If $|X|=n$, it'is the same as $\mathbf Z^X=\displaystyle\prod_{x\in X}\mathbf Z$ and it's isomorphic to $\mathbf Z^n$.

Note: as an abelian group, the ring of polynomials with integer coefficients is defined as $\mathbf Z^{(\mathbf N)}$, to which one adds an extra multiplicative structure.
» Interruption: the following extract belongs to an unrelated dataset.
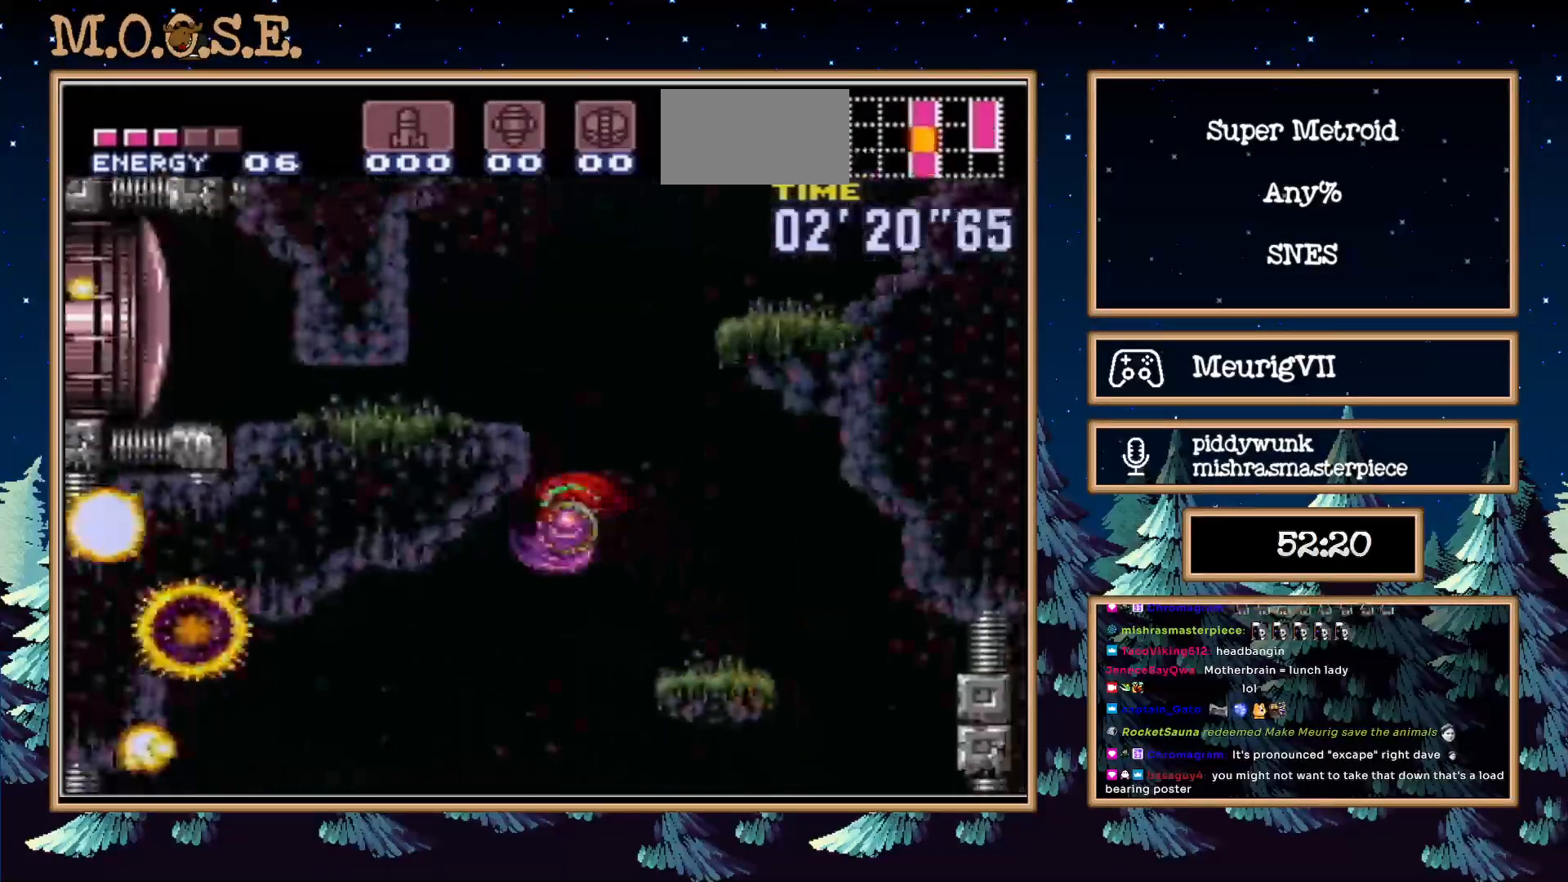
{"buttons": ["A", "DPAD_RIGHT"], "events": [[100, "DPAD_RIGHT", "up"], [200, "DPAD_LEFT", "down"], [350, "DPAD_LEFT", "up"], [417, "DPAD_RIGHT", "down"]]}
In contrast, $\mathbf Z^{\mathbf N}$ with the extra multiplicative structure given by the Cauchy product, is the ring of formal power series with integer coefficients.

One way you can think of this in a very elementary and canonical way is that the free abelian group on a finite set such as $\{A,B,C,D\}$ is the group of all functions $$f : \{A,B,C,D\} \to \mathbb{Z} $$ with the operations of pointwise addition and pointwise inverse: given any two such functions, for all $x \in \{A,B,C,D\}$ define $$(f_1+f_2)(x) = f_1(x) + f_2(x) $$ also $$(-f)(x) = -f(x) $$ The identity element, of course, is the constant function $f(x)=0$.

For infinite sets, you have to add one more clause to the definition: for the free abelian group on a set $X$, you do not take all functions $f : X \to \mathbb{Z}$, you take only those functions which satisfy the property that there is a finite subset $Y \subset X$ such that if $x \in X-Y$ then $f(x)=0$.